By Judy Harrison, BDN Staff

BANGOR, Maine — A Norridgewock man who admitted that he traded guns for drugs with a Massachusetts man was sentenced Thursday to 10 years in prison, the statutory maximum, in U.S. District Court.

U.S District Judge John Woodcock sternly rebuked Douglas Stebbins Jr., 28, as the defendant’s parents Douglas Stebbins Sr. and Holly Stebbins of Norridgewock held each other and wept behind their son.

Stebbins waived indictment and pleaded guilty in June 2010 to one count of being a felon in possession of a firearm after being arrested and charged in Massachusetts with unlawful possession of two firearms, according to court documents.

Two felony convictions in Maine — one for drug trafficking — prevented Stebbins from having guns.

“One of the circumstances I find most egregious,” Woodcock told Stebbins before imposing the sentence, “is that you used a straw man who was addicted to drugs to [buy] guns that were small, easily concealable weapons.”

That straw man was Williams C. Wheeler II, 30, of Skowhegan. He was sentenced in February to two years in federal prison for buying guns for another individual and lying on applications to buy firearms, according to court documents.

Wheeler told investigators he bought 16 guns for Stebbins, according to Supervising Assistant U.S. Attorney Todd Lowell. Stebbins had admitted to obtaining nine guns through Wheeler, his attorney, Matthew Erickson of Brewer, said Thursday.

“Just three of those guns have been recovered,” Woodcock said. “That means there are six to 13 guns loose on the streets of Massachusetts likely to cause substantial mischief and heartache.”

The judge told the defendant that the only thing in the case he found even more disturbing is the fact that while he was being held at the Piscataquis County Jail awaiting sentencing, Stebbins conspired with his girlfriend, Gretchen Gordon, 18, of Anson to smuggle Suboxone strips into the jail.

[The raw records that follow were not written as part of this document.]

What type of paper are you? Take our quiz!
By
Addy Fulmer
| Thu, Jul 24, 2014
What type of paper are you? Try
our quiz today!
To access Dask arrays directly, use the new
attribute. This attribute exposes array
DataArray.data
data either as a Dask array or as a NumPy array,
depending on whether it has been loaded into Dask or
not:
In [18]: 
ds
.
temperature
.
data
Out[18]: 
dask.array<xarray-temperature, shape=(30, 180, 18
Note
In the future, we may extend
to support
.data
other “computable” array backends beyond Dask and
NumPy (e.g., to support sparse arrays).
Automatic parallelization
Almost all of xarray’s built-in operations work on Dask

Gordon, Stebbins and two others were charged with attempted trafficking in prison contraband. Stebbins is scheduled to be sentenced on that charge Oct. 24 in Piscataquis County Superior Court, Woodcock said Thursday.

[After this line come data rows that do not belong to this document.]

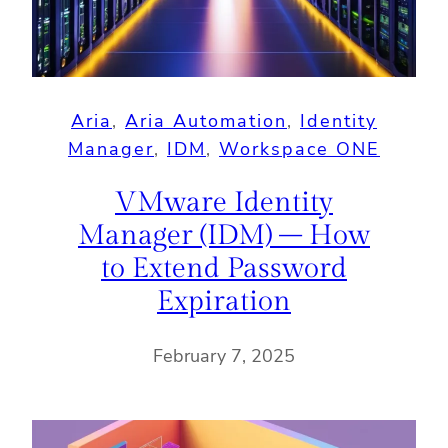
Aria
, 
Aria Automation
, 
Identity
Manager
, 
IDM
, 
Workspace ONE
VMware Identity
Manager (IDM) – How
to Extend Password
Expiration
February 7, 2025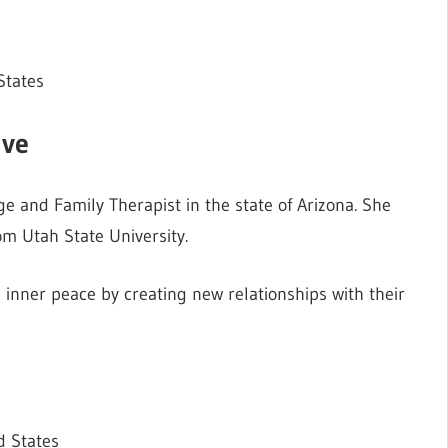
States
ive
e and Family Therapist in the state of Arizona. She
m Utah State University.
 inner peace by creating new relationships with their
d States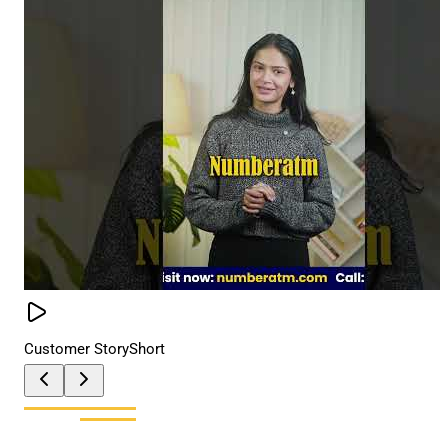
Customer Story
Short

“If there was ever a time when a defendant was going to be good,” Woodcock chastised Stebbins, “it is while he is awaiting sentencing on a federal crime. But you and your girlfriend tried to smuggle drugs into the Picataquis County Jail. Even more shocking is that your girlfriend brought your 6-year-old daughter along when committing this crime.”

Gordon is not the girl’s mother, according to information revealed in court.

In closing, Woodcock told Stebbins he was lucky federal prosecutors had charged him with just one count of the crime. If not for the mandatory maximum sentence, Stebbins would have faced between 14 and 17½ years in federal prison the judge said.

Prosecutor Lowell recommended Stebbins serve 10 years. Defense attorney Erickson recommended he serve between 7½ and eight years due to his age.

Stebbins apologized to his family and emphatically stated that he would not appear before Woodcock again.

“I understand that what I did was wrong,” he said. “I understand that there are victims in this crime. I want to honestly say that I will never traffic drugs or guns again. I’m not going back to jail again. I’m going to learn a skill in jail and when I get out, be there for my daughter.”

Stebbins’ family did not address the court Thursday but did submit letters in support of him, which Woodcock said he had read and considered in deciding on the sentence.

Stebbins was arrested on Jan. 28, 2008, during a traffic stop in Holden, Mass., according to the prosecution version of events to which he pleaded guilty. He admitted that he intended to trade the guns with John Polydores, 28, of Worcester, Mass.

Information about the status of the Massachusetts case against Polydores was unavailable late Thursday. Before being returned to Maine in June 2010 to face federal charges, Stebbins was held at the Worster House of Corrections in West Boyston, Mass., according to court documents.